Pete, a friend of mine who's name has been changed to protect his identity, recently fathered a baby boy. I wish it were a more happy occasion, but given his stage in life, and his ability to keep a steady job, I'd say that Pete will have a difficult time, since he has chosen to keep the baby. In this particular situation, I'm not so sure how happy I am about Pete's decision. Pete is currently living at his mother's house with his siblings and the mother of his child, Cindy (name also changed). But I don't really want to talk about the particulars of his current situation—rather I want to go back, oh, ten months and talk about the particulars of that situation.
From what I've been told, Pete and Cindy met on an online RPG community. I'm guessing that they both role-played together, and they must have talked and planned about future interactions. Slowly, they moved from online messaging to phone conversations, and I'm told that Pete did not like Cindy all that much. He also did not like Cindy when he visited her in real life (he apparently was visiting the nearby area, and she insisted). However, after being challenged to a drinking contest, Pete slept with her (I have no idea if Cindy had imbibed any alcohol). To me, this sounds like a perfect example of a hook-up. Pete had no interest in Cindy, but after some drinking slept with her with no intention of a relationship forming. Pete vehemently disagrees with me on this subject, but he still dosen't like Cindy after living with her for almost a year, and has had to repeatedly tell her that he has no interest in forming a relationship with her.

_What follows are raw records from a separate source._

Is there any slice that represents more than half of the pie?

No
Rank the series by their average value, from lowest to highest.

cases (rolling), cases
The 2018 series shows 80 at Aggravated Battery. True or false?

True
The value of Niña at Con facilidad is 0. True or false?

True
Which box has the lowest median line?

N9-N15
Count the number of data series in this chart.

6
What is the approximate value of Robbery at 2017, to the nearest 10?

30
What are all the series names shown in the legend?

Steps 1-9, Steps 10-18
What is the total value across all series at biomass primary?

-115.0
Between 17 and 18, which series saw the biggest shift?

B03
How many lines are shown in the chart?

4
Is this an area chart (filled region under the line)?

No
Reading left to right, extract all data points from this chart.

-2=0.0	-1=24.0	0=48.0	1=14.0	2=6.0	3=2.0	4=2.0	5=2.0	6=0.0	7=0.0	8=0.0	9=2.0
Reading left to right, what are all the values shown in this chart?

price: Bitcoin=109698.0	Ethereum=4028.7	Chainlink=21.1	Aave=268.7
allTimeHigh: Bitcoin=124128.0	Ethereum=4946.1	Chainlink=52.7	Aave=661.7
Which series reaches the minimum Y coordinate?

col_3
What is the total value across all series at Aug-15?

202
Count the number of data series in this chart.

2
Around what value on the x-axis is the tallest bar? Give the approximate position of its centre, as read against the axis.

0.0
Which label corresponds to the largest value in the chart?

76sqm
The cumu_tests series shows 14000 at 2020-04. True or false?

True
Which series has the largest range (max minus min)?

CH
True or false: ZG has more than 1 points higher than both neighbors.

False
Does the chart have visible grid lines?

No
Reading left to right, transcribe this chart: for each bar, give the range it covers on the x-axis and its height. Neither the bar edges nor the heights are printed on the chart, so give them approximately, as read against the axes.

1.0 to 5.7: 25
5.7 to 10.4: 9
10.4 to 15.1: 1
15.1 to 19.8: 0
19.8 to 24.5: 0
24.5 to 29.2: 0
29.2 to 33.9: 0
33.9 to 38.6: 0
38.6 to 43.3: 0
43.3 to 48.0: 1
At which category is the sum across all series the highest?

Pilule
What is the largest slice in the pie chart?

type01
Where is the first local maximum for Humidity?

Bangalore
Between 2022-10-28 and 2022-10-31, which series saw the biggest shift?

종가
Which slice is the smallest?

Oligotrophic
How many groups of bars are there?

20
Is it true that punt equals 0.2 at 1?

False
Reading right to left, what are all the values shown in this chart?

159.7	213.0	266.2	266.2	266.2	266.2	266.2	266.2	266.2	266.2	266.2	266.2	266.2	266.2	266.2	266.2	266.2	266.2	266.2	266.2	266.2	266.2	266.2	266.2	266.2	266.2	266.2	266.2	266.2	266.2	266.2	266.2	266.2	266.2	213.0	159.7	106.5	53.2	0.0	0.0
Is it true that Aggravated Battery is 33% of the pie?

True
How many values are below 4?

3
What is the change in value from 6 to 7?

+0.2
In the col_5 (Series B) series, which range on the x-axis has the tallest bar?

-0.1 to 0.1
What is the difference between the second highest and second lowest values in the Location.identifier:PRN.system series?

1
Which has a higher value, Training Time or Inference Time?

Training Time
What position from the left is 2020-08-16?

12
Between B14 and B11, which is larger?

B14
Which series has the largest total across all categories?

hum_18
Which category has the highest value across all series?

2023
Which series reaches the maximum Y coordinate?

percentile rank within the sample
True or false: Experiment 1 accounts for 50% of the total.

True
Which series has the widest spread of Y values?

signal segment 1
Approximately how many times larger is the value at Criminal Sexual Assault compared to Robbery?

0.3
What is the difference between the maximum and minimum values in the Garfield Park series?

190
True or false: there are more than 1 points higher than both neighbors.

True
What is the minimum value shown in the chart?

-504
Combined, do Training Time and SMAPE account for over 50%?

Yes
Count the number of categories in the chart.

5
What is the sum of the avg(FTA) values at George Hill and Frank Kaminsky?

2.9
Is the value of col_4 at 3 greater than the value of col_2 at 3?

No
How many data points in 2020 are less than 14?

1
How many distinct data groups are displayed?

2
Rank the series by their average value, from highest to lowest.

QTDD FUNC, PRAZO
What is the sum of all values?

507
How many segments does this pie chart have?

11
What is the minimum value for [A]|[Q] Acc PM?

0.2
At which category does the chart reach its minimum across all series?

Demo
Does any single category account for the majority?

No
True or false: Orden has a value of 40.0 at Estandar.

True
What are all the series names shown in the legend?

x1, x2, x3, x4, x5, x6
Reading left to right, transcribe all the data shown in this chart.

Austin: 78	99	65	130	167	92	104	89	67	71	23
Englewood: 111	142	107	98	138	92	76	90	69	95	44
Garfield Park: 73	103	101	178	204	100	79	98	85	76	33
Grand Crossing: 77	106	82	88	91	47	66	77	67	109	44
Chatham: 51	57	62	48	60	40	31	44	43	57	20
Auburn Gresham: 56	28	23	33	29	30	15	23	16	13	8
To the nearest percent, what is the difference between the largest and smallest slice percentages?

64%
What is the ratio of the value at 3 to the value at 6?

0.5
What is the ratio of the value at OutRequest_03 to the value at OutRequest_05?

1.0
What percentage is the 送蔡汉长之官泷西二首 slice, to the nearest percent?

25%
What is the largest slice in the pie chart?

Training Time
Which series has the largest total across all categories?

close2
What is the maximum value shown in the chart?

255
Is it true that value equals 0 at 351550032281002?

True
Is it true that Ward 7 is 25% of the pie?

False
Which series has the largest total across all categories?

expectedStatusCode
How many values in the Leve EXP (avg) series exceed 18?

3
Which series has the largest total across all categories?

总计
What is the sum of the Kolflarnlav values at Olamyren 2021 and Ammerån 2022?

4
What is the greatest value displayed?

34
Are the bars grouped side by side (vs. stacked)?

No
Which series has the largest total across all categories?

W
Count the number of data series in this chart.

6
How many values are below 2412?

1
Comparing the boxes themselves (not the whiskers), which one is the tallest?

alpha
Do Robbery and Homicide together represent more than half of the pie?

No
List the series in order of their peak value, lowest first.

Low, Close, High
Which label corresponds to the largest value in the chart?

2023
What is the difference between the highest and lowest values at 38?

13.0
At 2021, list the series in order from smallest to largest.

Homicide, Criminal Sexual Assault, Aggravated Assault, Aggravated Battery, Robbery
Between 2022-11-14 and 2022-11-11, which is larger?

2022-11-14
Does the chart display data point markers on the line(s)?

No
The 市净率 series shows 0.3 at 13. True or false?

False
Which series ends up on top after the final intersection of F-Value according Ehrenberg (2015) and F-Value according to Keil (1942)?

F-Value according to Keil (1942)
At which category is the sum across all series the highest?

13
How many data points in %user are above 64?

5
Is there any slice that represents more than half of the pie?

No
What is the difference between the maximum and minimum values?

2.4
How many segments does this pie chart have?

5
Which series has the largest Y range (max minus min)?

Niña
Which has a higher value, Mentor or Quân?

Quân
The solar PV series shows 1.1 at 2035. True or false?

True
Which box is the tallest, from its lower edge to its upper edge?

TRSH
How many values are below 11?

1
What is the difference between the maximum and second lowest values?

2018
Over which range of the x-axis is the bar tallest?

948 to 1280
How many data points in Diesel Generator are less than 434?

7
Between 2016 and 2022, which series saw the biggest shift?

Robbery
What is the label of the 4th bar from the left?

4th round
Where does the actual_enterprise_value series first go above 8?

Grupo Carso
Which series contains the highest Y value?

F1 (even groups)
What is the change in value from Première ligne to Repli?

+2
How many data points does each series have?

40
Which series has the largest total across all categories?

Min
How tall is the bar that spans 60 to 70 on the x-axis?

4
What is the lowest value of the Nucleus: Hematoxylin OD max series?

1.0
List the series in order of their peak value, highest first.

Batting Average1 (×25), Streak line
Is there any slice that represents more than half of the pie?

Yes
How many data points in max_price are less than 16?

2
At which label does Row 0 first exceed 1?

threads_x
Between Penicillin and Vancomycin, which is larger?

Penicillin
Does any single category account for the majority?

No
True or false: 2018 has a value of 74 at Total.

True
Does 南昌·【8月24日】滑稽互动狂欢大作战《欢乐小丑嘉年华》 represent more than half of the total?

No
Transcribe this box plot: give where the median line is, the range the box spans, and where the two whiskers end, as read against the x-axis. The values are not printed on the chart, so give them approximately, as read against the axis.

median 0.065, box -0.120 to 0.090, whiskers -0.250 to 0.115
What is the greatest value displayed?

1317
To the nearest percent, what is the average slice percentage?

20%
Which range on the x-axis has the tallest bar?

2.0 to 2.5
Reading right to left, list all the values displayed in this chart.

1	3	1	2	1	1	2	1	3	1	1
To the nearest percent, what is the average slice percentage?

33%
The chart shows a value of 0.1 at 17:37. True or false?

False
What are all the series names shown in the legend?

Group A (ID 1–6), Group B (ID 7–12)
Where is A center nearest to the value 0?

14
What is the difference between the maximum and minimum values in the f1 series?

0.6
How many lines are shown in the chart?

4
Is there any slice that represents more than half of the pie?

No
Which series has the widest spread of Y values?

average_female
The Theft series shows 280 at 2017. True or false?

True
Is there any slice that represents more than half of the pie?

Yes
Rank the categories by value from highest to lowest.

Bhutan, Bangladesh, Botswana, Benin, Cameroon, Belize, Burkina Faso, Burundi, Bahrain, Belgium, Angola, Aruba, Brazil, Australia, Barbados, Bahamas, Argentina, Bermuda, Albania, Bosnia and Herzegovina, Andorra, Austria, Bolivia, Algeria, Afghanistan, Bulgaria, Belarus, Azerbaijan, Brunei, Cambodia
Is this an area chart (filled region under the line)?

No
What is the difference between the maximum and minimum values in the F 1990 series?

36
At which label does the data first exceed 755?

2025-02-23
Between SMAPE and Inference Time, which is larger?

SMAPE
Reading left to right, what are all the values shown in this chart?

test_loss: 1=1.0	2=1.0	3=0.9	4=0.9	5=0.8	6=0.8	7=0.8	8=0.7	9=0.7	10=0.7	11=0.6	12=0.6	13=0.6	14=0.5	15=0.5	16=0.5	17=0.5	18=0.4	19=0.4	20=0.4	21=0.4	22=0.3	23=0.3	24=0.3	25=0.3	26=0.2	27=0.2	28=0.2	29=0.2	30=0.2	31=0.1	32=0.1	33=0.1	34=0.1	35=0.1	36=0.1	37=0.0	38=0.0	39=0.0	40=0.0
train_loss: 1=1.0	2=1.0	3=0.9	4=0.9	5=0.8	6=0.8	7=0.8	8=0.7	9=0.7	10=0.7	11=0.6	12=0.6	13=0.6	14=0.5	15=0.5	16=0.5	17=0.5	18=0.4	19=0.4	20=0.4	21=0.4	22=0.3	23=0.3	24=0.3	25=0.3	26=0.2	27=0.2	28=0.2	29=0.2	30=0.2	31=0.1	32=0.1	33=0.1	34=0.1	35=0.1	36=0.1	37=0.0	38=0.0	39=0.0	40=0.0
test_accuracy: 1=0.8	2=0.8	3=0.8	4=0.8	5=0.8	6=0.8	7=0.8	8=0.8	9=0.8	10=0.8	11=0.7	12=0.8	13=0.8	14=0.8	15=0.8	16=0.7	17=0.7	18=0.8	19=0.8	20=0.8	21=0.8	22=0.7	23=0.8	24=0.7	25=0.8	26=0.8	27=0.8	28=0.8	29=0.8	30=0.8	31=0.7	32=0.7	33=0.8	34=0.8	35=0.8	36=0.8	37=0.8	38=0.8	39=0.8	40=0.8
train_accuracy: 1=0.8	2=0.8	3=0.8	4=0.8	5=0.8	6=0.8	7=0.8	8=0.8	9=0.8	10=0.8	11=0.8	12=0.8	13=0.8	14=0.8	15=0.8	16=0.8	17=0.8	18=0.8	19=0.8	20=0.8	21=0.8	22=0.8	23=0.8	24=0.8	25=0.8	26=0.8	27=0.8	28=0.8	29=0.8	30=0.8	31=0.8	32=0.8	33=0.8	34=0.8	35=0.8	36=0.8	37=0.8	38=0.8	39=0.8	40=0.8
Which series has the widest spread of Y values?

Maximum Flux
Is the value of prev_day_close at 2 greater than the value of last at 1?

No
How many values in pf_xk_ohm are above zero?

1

One last thing that I found interesting about Pete's situation, is that Pete's decision of whether to keep the baby or to put it up for adoption depended entirely on whether the kid was biologically his. Now, you might be wondering—but wait, it's more Cindy's decision, right? Well, if the baby was Pete's he wanted joint custody, but mostly with him. If it wasn't, Pete wanted to ensure that Cindy wasn't the main caregiver because he thought, still thinks really, that Cindy was not cut out to be a mother (this sounds harsh, but Pete's got a good heart and honest concern for the baby). It turns out that the baby is Pete's, so the joint-custody plan is in action.
Why am I talking about this? Well, I wanted to use this as an example of how some people can be hurt/can't handle the hook-up culture. Pete might be able to handle the part that involves adult-type touching. However, he's having a difficult time with the potential side effects like babies. Cindy, on the other hand, seems to think that baby=marriage—or rather hook-up=relationship, which is not the case. Both of them have the potential, if they aren't already, to be very badly hurt by a night of alcohol, sex that for at least one of them held no particular significance, and faulty contraceptives. So, I'd guess I'd have to say that this is a beautiful example why I'm against the hook-up culture as a whole: it can work for some people, but I doubt that the majority of the current population, especially with our culture, can handle meaningless sex.
Also, I'm very angry that Pete was only interested in keeping the kid if it was biologically his. In my opinion, you can't go halfsies with this sort of thing: either you can care for the kid, or you can't.